Walcott didn't comment or accept the invitation. He stayed long enough to be interviewed by the press and was then escorted from the auditorium by police to the cries of "Shame! Shame! Shame!" from the crowd.

People arriving late for the PEP meeting had been directed upstairs to the small group discussion, and away from the auditorium where the "protest" was happening. Edna Castro, the parent of a third-grade student, got to see what the DOE meant by a "conversation with parents" when she met with PEP members--and heard questions by parents brushed aside and not seriously addressed.

"One parent asked how the core curriculum being implemented with such young children would affect Black and Latino kids who were already struggling and would be made to feel like failures at an even earlier age," Castro said in an interview. "She was told that Black and Latino kids are doing better than ever and that proof of that was who was sitting in the White House."

Castro said the panel members said only the kids of immigrant parents aren't doing well. "I told them that I grew up in the Bronx with immigrant parents, and I have two masters degrees," she said. "And when I was in 3rd grade, I didn't have to take all these exams." She was told by a woman in a suit that she "didn't get it."

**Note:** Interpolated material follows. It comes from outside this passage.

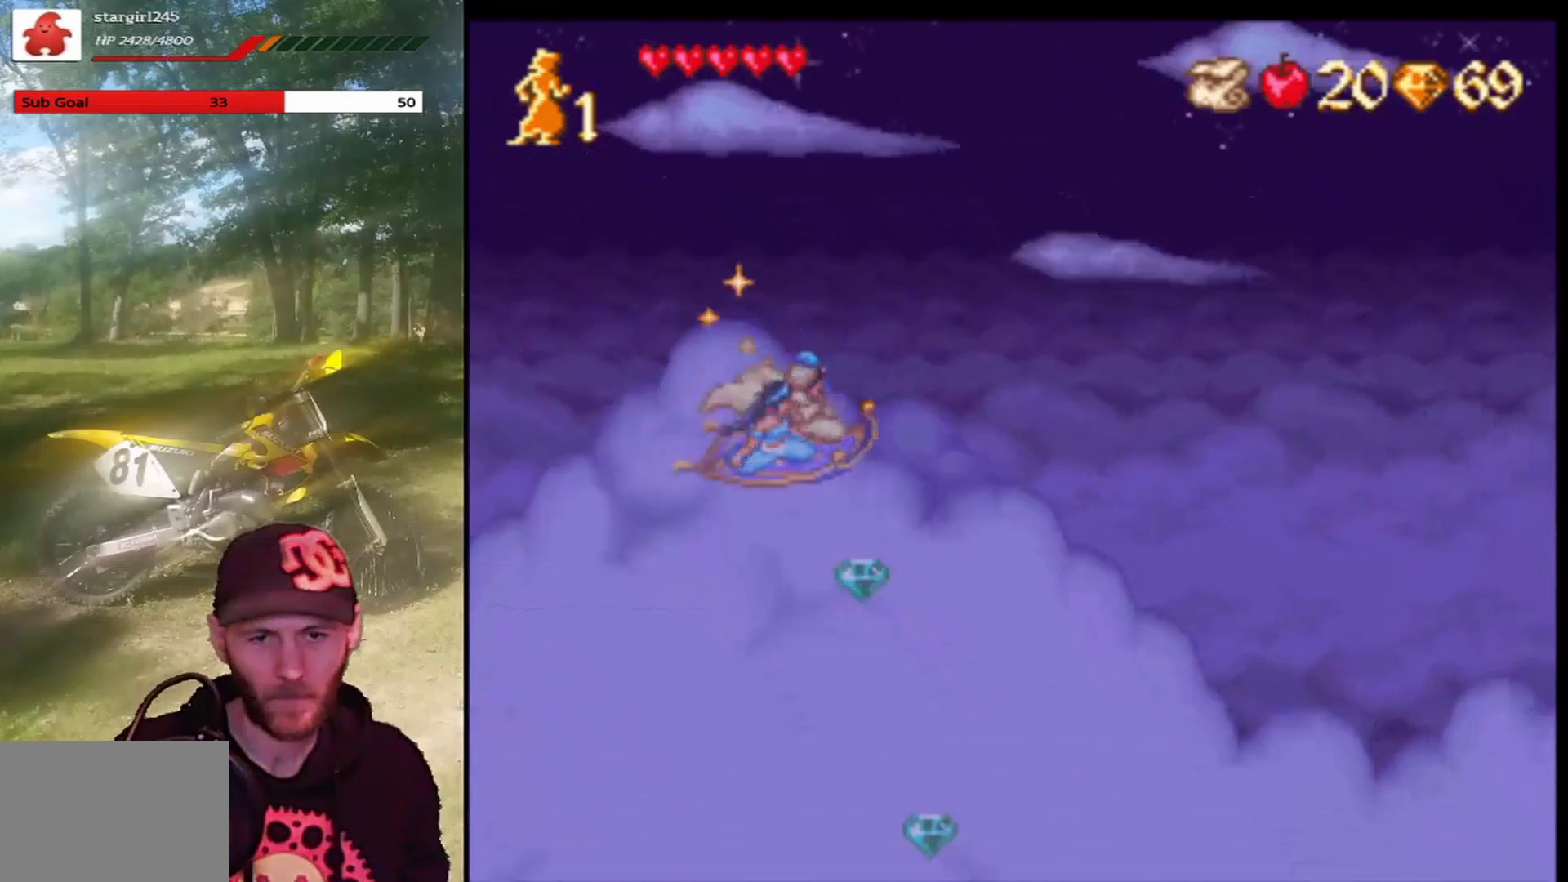
{"buttons": [], "left_stick": "center", "events": [[267, "DPAD_LEFT", "up"], [467, "DPAD_DOWN", "up"]]}
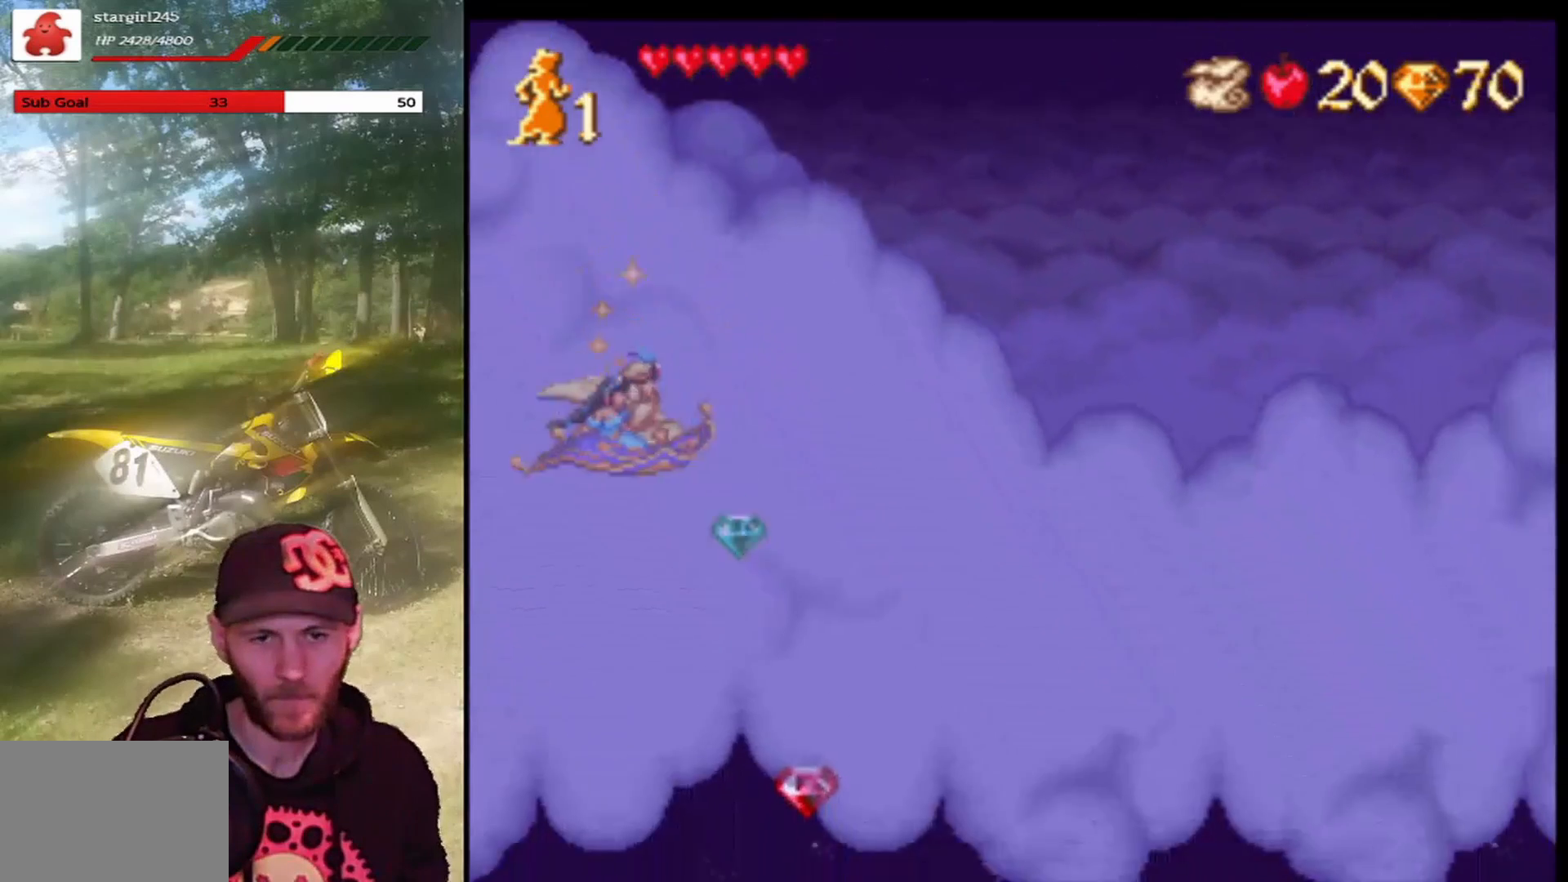
{"buttons": ["DPAD_RIGHT"], "left_stick": "center", "events": [[67, "DPAD_DOWN", "down"], [67, "DPAD_RIGHT", "down"], [167, "DPAD_RIGHT", "up"], [400, "DPAD_RIGHT", "down"], [434, "DPAD_DOWN", "up"], [467, "DPAD_DOWN", "down"], [500, "DPAD_DOWN", "up"]]}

Castro also questioned how the DOE could come up with tens of millions of dollars from corporations like GE to train teachers in the core standards curriculum, but it couldn't find money to hire more teachers or repair or build schools. "It just doesn't make sense," she said. "How can my son learn when there are 29 other kids in the classroom?"

What panel members dismissed as a disruptive "protest" was, for the participants, an empowering demonstration of strength and a validation of their voices.

As Jen Roesch, a parent and member of the International Socialist Organization, said, "They want teachers to blame parents, and they want parents to blame teachers. I am a parent, and I refuse to play their blame game." She pointed around the room and said: "This--this is the partnership!"

The DOE walked out on parents, teachers and students, laying bare their priorities and leaving no question about who our allies really are. As a next step, activists are planning an Occupy General Assembly on the steps of the Department of Education to begin the work of crafting a people's agenda for the public schools.